DeVena the bunny had huge abcess on its muzzle. We’re pretty sure it was an abcess. Between that (you can’t just lance rabbit abcesses, you have to cut them out, and that bunny wouldn’t have withstood anestesia), his very advanced age, and his neurological problems, the owners decided to euthanize. They wanted to take him home, so we didn’t get to cut it open and make sure it was an abcess. I’ve never gotten to see a bunny abcess before. I bet it would have been cool.

CrazycatLady did you see the post in Great Debates about “Who would you save, your dog or a stranger if they both were drowining?” I don’t know how to link it here. But the question got a bajillion responses. So who would you save?

Bummer, I thought it was gonna be a Frankendog (you could name him Ichabod!)

And thankfully, there are some vets out there who really make sure they do their best to help you through losing your pets. When we had to put our dogs to sleep (not all at the same time), my father was able to sit with them through the whole procedure and hold them while they breathed their last. I imagine that’s pretty standard, but what really touched us was that the vet sent sympathy cards for each dog and with our last one made a plaster cast of her pawprint with her name and dates of birth and death on it.

We have one remaining dog from the four I grew up with. He’s 18 and 5 months, sleeps about 23 hours a day (but wakes up just before my mother gets home to say hi), and eats like a champ despite having few teeth and being covered in little skin tumors. We’ve managed to talk my mother out of getting him stuffed and mounted when he dies, but plan to have him cremated and put in a little urn.
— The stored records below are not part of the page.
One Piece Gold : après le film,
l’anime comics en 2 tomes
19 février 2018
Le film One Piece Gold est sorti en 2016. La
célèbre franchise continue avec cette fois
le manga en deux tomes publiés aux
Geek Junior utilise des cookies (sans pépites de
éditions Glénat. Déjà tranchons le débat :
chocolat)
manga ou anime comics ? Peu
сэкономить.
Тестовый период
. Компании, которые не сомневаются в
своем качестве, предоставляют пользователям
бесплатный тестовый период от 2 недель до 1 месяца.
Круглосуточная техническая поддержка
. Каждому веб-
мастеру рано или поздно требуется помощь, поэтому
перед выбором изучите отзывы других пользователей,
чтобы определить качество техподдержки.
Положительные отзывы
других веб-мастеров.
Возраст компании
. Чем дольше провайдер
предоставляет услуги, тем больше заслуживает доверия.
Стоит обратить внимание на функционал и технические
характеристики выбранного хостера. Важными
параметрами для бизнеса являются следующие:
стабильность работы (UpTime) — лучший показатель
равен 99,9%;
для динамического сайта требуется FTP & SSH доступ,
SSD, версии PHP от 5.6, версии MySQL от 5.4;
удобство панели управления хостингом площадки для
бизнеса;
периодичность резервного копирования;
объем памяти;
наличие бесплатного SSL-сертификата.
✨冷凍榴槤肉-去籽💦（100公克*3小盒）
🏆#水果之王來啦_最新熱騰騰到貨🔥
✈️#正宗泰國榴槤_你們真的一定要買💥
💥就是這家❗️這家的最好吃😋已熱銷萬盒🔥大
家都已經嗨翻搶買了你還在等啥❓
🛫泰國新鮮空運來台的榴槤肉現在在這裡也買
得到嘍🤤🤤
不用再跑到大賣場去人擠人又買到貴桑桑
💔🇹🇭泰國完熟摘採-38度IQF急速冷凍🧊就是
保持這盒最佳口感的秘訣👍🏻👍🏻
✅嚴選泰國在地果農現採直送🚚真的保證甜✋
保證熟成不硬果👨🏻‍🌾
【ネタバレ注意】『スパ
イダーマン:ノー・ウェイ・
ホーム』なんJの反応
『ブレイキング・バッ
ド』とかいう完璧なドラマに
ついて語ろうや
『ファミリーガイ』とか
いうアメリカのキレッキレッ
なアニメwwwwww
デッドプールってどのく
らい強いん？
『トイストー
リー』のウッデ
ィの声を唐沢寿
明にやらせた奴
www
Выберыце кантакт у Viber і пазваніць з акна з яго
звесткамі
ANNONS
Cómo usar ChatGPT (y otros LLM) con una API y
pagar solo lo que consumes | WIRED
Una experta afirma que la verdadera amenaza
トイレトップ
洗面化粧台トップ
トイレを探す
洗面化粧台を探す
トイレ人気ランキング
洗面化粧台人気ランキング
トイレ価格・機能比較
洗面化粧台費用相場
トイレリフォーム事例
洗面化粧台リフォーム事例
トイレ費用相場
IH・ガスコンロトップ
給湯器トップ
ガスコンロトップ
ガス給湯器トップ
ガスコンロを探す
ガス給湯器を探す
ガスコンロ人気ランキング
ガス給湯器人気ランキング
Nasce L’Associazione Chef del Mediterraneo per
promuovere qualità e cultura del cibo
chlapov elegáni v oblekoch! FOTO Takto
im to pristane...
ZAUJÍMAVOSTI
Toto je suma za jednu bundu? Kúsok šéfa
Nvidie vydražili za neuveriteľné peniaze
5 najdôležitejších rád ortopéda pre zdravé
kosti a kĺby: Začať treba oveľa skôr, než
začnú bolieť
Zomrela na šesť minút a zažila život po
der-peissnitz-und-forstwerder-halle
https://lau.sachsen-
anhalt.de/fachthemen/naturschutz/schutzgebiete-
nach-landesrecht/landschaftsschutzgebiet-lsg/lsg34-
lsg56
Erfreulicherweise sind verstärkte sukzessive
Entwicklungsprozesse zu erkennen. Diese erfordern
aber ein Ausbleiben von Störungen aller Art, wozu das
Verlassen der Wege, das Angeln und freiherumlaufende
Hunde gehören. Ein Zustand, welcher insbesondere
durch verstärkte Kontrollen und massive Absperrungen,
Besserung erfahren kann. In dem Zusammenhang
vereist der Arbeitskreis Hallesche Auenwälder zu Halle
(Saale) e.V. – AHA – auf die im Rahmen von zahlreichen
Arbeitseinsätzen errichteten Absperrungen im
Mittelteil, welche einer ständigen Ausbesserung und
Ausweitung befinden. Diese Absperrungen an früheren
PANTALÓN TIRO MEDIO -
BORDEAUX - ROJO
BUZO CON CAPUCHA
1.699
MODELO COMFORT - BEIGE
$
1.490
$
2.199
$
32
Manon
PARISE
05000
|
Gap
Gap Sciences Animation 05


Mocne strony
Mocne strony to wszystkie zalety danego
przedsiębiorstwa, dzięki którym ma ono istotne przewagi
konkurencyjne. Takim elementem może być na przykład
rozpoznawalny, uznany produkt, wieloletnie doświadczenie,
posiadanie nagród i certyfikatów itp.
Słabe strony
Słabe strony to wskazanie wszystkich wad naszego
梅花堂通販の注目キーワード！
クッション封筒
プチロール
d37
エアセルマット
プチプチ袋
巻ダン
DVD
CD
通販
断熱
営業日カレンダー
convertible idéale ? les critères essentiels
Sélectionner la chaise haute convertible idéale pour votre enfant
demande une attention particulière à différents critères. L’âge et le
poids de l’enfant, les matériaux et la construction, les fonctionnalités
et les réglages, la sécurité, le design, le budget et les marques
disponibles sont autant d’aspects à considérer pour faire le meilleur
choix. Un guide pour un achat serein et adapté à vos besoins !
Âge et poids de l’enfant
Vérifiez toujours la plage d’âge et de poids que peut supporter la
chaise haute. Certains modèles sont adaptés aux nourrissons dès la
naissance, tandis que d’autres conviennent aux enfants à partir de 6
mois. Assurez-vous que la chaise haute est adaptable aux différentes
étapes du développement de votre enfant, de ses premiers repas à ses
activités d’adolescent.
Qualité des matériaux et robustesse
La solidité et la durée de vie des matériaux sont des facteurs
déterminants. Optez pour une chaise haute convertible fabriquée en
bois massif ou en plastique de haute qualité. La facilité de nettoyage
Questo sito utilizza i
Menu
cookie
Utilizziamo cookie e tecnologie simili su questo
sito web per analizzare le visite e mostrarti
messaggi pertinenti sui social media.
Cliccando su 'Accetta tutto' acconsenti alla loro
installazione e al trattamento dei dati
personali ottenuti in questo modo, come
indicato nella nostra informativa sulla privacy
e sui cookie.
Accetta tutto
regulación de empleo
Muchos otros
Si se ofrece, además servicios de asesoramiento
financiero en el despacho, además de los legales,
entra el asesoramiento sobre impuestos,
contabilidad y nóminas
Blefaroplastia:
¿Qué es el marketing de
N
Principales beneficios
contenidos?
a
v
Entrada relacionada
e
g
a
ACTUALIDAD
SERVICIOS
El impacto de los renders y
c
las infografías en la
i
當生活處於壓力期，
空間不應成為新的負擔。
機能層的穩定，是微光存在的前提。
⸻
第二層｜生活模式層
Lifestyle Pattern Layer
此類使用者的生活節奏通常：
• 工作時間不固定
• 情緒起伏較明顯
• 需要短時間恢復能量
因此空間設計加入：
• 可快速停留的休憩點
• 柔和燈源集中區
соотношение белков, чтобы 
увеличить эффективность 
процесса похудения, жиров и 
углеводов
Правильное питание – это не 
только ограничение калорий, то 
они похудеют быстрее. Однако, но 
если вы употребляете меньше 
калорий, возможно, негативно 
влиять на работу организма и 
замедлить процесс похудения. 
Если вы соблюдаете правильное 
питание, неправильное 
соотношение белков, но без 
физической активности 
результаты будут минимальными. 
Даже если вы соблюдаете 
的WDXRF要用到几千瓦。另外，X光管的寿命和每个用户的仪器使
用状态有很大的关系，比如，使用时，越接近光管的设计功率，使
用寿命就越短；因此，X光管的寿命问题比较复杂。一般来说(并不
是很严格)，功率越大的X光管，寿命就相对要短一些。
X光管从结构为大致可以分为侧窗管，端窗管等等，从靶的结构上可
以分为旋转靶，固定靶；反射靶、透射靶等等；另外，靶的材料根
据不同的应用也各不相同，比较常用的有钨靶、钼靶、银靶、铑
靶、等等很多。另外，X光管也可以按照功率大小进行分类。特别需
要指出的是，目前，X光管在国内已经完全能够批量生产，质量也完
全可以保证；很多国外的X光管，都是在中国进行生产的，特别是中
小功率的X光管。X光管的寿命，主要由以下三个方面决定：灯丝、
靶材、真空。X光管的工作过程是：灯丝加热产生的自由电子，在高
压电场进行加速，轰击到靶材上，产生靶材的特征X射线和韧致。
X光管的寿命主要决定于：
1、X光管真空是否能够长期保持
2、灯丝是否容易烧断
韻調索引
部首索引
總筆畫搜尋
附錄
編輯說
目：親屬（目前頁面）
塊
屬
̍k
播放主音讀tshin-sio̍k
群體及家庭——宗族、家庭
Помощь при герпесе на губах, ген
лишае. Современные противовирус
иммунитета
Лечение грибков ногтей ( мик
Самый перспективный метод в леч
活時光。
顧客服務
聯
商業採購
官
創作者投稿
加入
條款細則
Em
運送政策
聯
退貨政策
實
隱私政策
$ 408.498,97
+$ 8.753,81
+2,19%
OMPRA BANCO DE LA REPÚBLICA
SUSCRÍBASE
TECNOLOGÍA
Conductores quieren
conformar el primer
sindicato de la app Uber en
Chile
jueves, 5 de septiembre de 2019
Oh I am so glad you talked your mother out of stuffing your dog.
That is too eery. The fake eyeballs would freak me out.

I don’t think the “poo thing” is supposed to breathe, is it? Maybe we should ask lieu.

I worked at a vet’s office for two years.

February is Pet Overpopulation Month here in Indy, which means we do spay/neuter for ridiculously cheap prices (I think $30 for a cat neuter), and up to eight per day. One of our techs and a vet got into a ** cat testicle**-throwing fight one afternoon.

Didja know that they’re really sticky?

:smiley:

Avaire537 wrote


quote

One of our techs and a vet got into a cat testicle-throwing fight one afternoon.

Didja know that they’re really sticky?


You should have warned that there was TMI coming. Oh gawd and right as I bit into my cheesy pizza!